EXERCISE PROMPT: Output the full listing word for word.

**** GIVEN RECORDS ****

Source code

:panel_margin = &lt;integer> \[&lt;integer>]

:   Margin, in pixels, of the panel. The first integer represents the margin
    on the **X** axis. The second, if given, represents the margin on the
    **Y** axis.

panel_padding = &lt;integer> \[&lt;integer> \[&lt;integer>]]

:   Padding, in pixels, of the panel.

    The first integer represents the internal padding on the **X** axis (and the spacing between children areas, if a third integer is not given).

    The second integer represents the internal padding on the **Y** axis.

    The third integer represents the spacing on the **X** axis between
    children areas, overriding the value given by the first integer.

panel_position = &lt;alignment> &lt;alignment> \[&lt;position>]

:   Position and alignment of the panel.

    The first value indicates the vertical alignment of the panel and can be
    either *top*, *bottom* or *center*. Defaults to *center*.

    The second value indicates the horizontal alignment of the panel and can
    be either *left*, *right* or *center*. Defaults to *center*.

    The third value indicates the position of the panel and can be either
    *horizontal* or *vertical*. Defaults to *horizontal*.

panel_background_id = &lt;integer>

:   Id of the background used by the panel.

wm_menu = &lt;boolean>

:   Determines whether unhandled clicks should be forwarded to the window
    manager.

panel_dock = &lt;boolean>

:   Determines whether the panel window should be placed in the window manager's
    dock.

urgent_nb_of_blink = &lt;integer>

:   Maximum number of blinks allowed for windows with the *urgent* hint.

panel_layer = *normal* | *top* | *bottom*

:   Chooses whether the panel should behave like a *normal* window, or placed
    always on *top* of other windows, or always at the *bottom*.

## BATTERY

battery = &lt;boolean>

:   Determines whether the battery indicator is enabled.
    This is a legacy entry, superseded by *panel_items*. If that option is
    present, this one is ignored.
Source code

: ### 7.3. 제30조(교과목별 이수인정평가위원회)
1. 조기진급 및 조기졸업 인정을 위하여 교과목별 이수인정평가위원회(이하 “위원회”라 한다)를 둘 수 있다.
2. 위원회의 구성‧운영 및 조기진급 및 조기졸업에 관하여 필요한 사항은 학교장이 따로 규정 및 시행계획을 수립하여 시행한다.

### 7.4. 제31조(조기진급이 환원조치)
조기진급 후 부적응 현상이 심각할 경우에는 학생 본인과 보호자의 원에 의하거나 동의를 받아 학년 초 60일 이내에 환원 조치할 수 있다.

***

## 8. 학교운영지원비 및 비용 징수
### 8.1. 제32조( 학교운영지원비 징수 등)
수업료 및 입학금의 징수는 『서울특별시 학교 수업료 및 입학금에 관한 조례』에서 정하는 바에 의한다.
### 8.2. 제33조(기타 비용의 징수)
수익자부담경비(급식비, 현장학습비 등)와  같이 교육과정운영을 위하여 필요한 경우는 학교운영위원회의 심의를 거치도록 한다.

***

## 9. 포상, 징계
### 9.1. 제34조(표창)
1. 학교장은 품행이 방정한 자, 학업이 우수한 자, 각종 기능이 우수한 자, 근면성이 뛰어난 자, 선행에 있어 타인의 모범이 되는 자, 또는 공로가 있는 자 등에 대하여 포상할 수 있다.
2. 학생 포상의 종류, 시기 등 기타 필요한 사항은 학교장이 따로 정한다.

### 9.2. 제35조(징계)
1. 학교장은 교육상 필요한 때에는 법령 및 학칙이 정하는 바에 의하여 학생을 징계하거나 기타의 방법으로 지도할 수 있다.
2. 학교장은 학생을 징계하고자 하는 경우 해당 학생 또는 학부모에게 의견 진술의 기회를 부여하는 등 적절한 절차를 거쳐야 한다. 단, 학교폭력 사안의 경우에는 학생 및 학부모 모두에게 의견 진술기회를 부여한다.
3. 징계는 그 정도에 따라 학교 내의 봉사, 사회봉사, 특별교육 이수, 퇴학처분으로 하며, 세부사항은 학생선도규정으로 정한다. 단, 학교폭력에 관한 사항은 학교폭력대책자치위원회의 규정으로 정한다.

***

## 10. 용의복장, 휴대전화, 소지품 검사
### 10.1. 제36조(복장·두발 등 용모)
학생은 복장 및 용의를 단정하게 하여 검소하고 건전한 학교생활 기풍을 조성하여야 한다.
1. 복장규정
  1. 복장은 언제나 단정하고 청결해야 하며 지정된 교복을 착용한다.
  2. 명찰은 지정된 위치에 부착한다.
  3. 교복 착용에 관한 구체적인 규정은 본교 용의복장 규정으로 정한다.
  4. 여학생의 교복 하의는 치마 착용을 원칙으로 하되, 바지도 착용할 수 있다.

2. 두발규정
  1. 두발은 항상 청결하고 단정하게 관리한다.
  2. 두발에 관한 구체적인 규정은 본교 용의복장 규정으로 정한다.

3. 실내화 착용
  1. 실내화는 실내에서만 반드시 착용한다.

****

RESULT OF THIS TASK:
Source code

:panel_margin = &lt;integer> \[&lt;integer>]

:   Margin, in pixels, of the panel. The first integer represents the margin
    on the **X** axis. The second, if given, represents the margin on the
    **Y** axis.

panel_padding = &lt;integer> \[&lt;integer> \[&lt;integer>]]

:   Padding, in pixels, of the panel.

    The first integer represents the internal padding on the **X** axis (and the spacing between children areas, if a third integer is not given).

    The second integer represents the internal padding on the **Y** axis.

    The third integer represents the spacing on the **X** axis between
    children areas, overriding the value given by the first integer.

panel_position = &lt;alignment> &lt;alignment> \[&lt;position>]

:   Position and alignment of the panel.

    The first value indicates the vertical alignment of the panel and can be
    either *top*, *bottom* or *center*. Defaults to *center*.

    The second value indicates the horizontal alignment of the panel and can
    be either *left*, *right* or *center*. Defaults to *center*.

    The third value indicates the position of the panel and can be either
    *horizontal* or *vertical*. Defaults to *horizontal*.

panel_background_id = &lt;integer>

:   Id of the background used by the panel.

wm_menu = &lt;boolean>

:   Determines whether unhandled clicks should be forwarded to the window
    manager.

panel_dock = &lt;boolean>

:   Determines whether the panel window should be placed in the window manager's
    dock.

urgent_nb_of_blink = &lt;integer>

:   Maximum number of blinks allowed for windows with the *urgent* hint.

panel_layer = *normal* | *top* | *bottom*

:   Chooses whether the panel should behave like a *normal* window, or placed
    always on *top* of other windows, or always at the *bottom*.

## BATTERY

battery = &lt;boolean>

:   Determines whether the battery indicator is enabled.
    This is a legacy entry, superseded by *panel_items*. If that option is
    present, this one is ignored.
Source code

: ### 7.3. 제30조(교과목별 이수인정평가위원회)
1. 조기진급 및 조기졸업 인정을 위하여 교과목별 이수인정평가위원회(이하 “위원회”라 한다)를 둘 수 있다.
2. 위원회의 구성‧운영 및 조기진급 및 조기졸업에 관하여 필요한 사항은 학교장이 따로 규정 및 시행계획을 수립하여 시행한다.

### 7.4. 제31조(조기진급이 환원조치)
조기진급 후 부적응 현상이 심각할 경우에는 학생 본인과 보호자의 원에 의하거나 동의를 받아 학년 초 60일 이내에 환원 조치할 수 있다.

***

## 8. 학교운영지원비 및 비용 징수
### 8.1. 제32조( 학교운영지원비 징수 등)
수업료 및 입학금의 징수는 『서울특별시 학교 수업료 및 입학금에 관한 조례』에서 정하는 바에 의한다.
### 8.2. 제33조(기타 비용의 징수)
수익자부담경비(급식비, 현장학습비 등)와  같이 교육과정운영을 위하여 필요한 경우는 학교운영위원회의 심의를 거치도록 한다.

***

## 9. 포상, 징계
### 9.1. 제34조(표창)
1. 학교장은 품행이 방정한 자, 학업이 우수한 자, 각종 기능이 우수한 자, 근면성이 뛰어난 자, 선행에 있어 타인의 모범이 되는 자, 또는 공로가 있는 자 등에 대하여 포상할 수 있다.
2. 학생 포상의 종류, 시기 등 기타 필요한 사항은 학교장이 따로 정한다.

### 9.2. 제35조(징계)
1. 학교장은 교육상 필요한 때에는 법령 및 학칙이 정하는 바에 의하여 학생을 징계하거나 기타의 방법으로 지도할 수 있다.
2. 학교장은 학생을 징계하고자 하는 경우 해당 학생 또는 학부모에게 의견 진술의 기회를 부여하는 등 적절한 절차를 거쳐야 한다. 단, 학교폭력 사안의 경우에는 학생 및 학부모 모두에게 의견 진술기회를 부여한다.
3. 징계는 그 정도에 따라 학교 내의 봉사, 사회봉사, 특별교육 이수, 퇴학처분으로 하며, 세부사항은 학생선도규정으로 정한다. 단, 학교폭력에 관한 사항은 학교폭력대책자치위원회의 규정으로 정한다.

***

## 10. 용의복장, 휴대전화, 소지품 검사
### 10.1. 제36조(복장·두발 등 용모)
학생은 복장 및 용의를 단정하게 하여 검소하고 건전한 학교생활 기풍을 조성하여야 한다.
1. 복장규정
  1. 복장은 언제나 단정하고 청결해야 하며 지정된 교복을 착용한다.
  2. 명찰은 지정된 위치에 부착한다.
  3. 교복 착용에 관한 구체적인 규정은 본교 용의복장 규정으로 정한다.
  4. 여학생의 교복 하의는 치마 착용을 원칙으로 하되, 바지도 착용할 수 있다.

2. 두발규정
  1. 두발은 항상 청결하고 단정하게 관리한다.
  2. 두발에 관한 구체적인 규정은 본교 용의복장 규정으로 정한다.

3. 실내화 착용
  1. 실내화는 실내에서만 반드시 착용한다.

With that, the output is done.